There was more to it than that, of course. Once the spirit of modernisation was on the march other changes followed. Latin and Greek, it was felt, were no longer as relevant as they had been, say, five years ago. Father and the Greek master would continue to teach the upper school, but the new intake would instead be taught a subject called Civics by a member of the History department. Father was happy to be relieved of his duties towards the very dim, but depressed all the same, and suppertimes, formerly an opportunity to recount the significant events of the day, became gloomy affairs presided over by the ghost of Civilisation, whose passing father would lament nightly.

‘It seems Shakespeare may be the next to go, poor fellow,’ he once said, as though referring to a member of staff. ‘There was quite a long meeting on the subject at lunchtime today – I always eavesdrop on these things to pick up the latest fatuity – and the conclusion was that the English department must find ways of making Shakespeare relevant.’ He sighed.

‘What I don’t understand,’ said mother, ‘is what is going to happen as each successive Grammar year leaves. I mean, there will come a time when there’s nobody left doing Latin. Then what happens to you?’
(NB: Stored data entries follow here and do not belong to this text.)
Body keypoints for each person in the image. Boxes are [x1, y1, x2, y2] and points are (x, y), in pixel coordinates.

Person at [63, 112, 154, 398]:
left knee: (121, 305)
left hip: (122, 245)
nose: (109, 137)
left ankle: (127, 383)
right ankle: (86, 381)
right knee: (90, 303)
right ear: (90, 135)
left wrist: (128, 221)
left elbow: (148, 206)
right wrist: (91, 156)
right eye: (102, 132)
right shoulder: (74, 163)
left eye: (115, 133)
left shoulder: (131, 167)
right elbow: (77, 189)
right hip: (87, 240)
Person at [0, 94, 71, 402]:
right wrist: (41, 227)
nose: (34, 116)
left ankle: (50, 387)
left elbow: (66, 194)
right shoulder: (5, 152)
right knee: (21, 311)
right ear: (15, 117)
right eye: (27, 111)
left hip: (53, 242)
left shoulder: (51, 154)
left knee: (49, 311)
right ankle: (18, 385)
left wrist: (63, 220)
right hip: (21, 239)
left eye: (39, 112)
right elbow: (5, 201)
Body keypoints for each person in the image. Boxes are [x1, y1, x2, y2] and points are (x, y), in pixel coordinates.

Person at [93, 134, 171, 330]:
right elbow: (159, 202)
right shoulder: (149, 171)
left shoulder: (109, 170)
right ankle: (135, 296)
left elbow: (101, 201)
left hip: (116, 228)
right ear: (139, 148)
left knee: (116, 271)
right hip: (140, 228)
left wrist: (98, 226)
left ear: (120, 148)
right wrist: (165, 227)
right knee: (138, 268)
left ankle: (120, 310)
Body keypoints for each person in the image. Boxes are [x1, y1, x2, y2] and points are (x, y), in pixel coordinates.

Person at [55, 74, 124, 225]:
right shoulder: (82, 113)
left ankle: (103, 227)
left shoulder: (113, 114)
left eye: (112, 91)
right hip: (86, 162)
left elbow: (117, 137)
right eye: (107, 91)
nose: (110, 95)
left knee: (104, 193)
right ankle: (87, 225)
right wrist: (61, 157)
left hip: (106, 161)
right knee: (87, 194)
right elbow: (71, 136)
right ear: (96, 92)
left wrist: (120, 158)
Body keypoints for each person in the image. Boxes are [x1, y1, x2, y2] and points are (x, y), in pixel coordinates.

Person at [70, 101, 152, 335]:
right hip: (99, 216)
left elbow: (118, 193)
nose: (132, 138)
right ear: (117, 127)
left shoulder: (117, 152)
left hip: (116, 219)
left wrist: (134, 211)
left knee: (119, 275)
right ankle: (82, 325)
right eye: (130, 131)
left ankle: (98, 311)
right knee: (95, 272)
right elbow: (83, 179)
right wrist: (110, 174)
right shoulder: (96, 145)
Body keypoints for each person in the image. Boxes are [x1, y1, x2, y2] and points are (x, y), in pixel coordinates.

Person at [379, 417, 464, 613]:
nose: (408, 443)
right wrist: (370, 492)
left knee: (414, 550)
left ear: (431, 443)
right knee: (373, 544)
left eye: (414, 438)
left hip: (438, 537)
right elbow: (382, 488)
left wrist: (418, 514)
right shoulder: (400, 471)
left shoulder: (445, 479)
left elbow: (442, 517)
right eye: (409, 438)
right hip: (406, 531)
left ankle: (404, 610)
‘Ah,’ father said. ‘With each year that passes I am slowly being erased. Then what? Good question.’ But he didn’t have an answer, and the meal proceeded in uneasy silence.
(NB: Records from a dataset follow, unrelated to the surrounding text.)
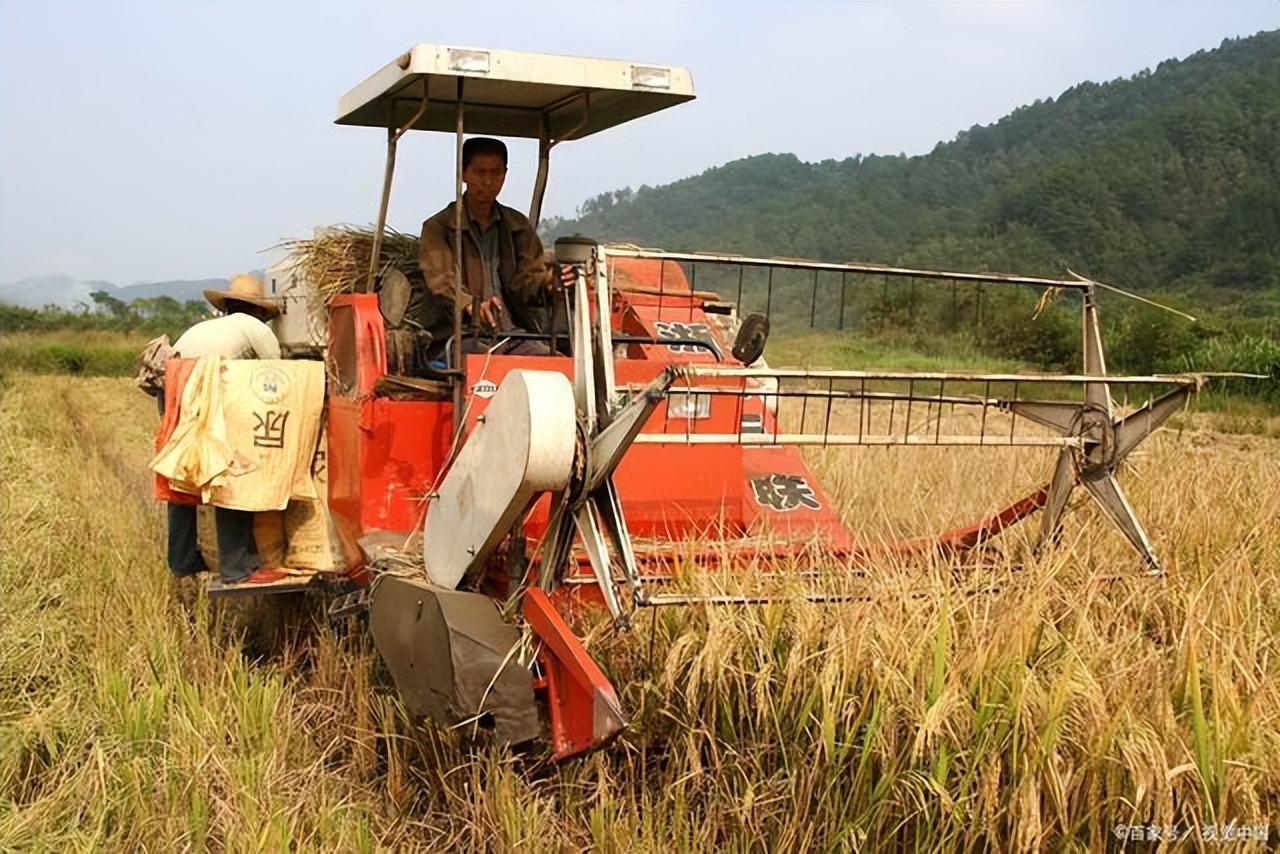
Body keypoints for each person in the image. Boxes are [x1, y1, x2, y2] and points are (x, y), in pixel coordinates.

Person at [163, 273, 286, 586]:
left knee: (183, 473)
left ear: (228, 306)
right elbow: (279, 373)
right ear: (258, 310)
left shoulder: (205, 326)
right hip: (205, 386)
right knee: (229, 469)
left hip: (174, 388)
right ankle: (237, 566)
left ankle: (182, 558)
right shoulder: (255, 328)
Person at [418, 136, 568, 357]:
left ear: (504, 175)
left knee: (551, 364)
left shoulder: (518, 227)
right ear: (463, 173)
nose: (487, 182)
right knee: (486, 366)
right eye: (479, 172)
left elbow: (527, 282)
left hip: (513, 334)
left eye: (495, 172)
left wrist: (548, 284)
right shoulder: (439, 228)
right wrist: (470, 305)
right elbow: (440, 281)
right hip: (460, 336)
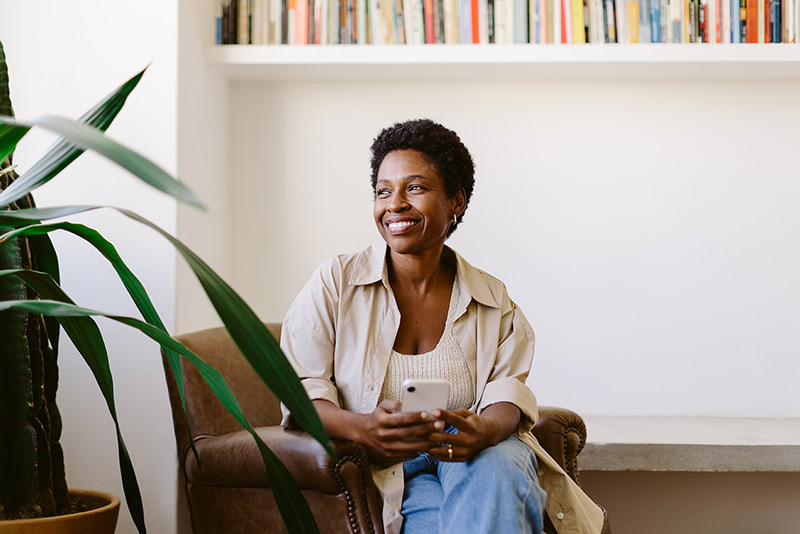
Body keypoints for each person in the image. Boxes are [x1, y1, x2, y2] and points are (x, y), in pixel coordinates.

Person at [280, 119, 605, 534]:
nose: (394, 204)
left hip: (477, 454)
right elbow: (300, 391)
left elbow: (507, 393)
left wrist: (484, 429)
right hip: (392, 469)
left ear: (457, 201)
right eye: (383, 190)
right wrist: (363, 427)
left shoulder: (491, 296)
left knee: (499, 472)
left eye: (414, 187)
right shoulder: (335, 283)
‘Tony Inchwood has got a deputy headship,’ father reported over supper a few months after that conversation. ‘First person to be promoted out of the place in years.’
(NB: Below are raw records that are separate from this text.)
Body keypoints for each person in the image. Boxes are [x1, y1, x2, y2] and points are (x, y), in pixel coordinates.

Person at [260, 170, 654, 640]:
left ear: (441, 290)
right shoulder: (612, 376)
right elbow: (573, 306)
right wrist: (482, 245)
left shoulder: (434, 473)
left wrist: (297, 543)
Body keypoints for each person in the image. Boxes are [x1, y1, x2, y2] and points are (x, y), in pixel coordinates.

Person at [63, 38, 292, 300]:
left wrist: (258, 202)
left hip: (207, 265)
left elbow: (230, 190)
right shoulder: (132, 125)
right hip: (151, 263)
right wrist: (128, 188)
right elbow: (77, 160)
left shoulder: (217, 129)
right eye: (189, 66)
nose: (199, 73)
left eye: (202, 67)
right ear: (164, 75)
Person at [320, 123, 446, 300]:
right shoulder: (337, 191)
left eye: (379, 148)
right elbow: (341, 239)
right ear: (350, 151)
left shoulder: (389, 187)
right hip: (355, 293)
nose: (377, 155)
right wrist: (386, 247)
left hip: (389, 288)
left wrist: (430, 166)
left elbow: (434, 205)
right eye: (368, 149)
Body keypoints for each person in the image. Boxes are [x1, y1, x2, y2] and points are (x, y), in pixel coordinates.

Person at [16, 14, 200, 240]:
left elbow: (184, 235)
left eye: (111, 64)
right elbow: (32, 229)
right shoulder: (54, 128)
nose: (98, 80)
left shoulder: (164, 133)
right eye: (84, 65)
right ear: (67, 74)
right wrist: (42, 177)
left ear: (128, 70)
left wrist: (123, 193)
‘Tony Inchwood? What was he?’ said mother.

‘Head of languages.’

‘So his job will be vacant then.’

‘Not for long – the advert goes in the paper on Friday.’

‘You could apply for it – you teach a language. Of sorts.’

‘Oh, not me,’ said father, cutting a wedge of white bread from the end of the loaf and dipping it into his goulash gravy. ‘Wouldn’t have a hope.’

‘Why ever not?’ asked mother indignantly.

‘Too old.’

‘You’re not old – you’re only forty-nine.’

‘Fifty-one.’

‘Well, what’s two years?’

‘It sounds worse.’

‘But you’ve got nearly fifteen working years ahead of you. You can’t be expected to hang around in the same job all that time.’

‘Only recently you were worried that I wouldn’t be staying in the job for much longer,’ father pointed out, sweeping his bread around the plate, leaving a clean china trail. ‘Anyway, I don’t want to be head of languages – planning the German syllabus and stocktaking and running endless meetings. All that has nothing to do with teaching Latin.’

‘But you must apply for it,’ mother insisted. ‘Surely they’d be glad to give it to you after all you’ve done. And it would solve their problem of what to do with you.’ And before he’d finished his last swab of bread she had produced a pad of writing paper from the bureau. ‘Here you are.’

‘I don’t need to write – I’ll just mention to Roger that I’m vaguely interested. Not that I am,’ he added.

‘Oh no,’ mother said firmly. ‘We’re going to do this properly.’

He didn’t get it of course. Having put himself to the trouble he was more disappointed than he’d expected, but stoical and magnanimous nevertheless. ‘It wasn’t a complete waste of time,’ he pointed out. ‘I’d been meaning to get this suit dry-cleaned for ages.’

Mother’s sense of justice was outraged. ‘How could they?’ she shrilled, furious at the implied slight and that, after all, father should have been proved right. The victorious candidate was only thirty-two.

‘Looks even younger than that,’ said father. ‘He’s been in one of those big inner-city comprehensives. Terribly nice fellow. Just what we need, really.’

‘But don’t all those years of service count for anything?’ mother complained.

Father gave a little smile. ‘Oh yes,’ he said. ‘Loyalty never goes unpunished.’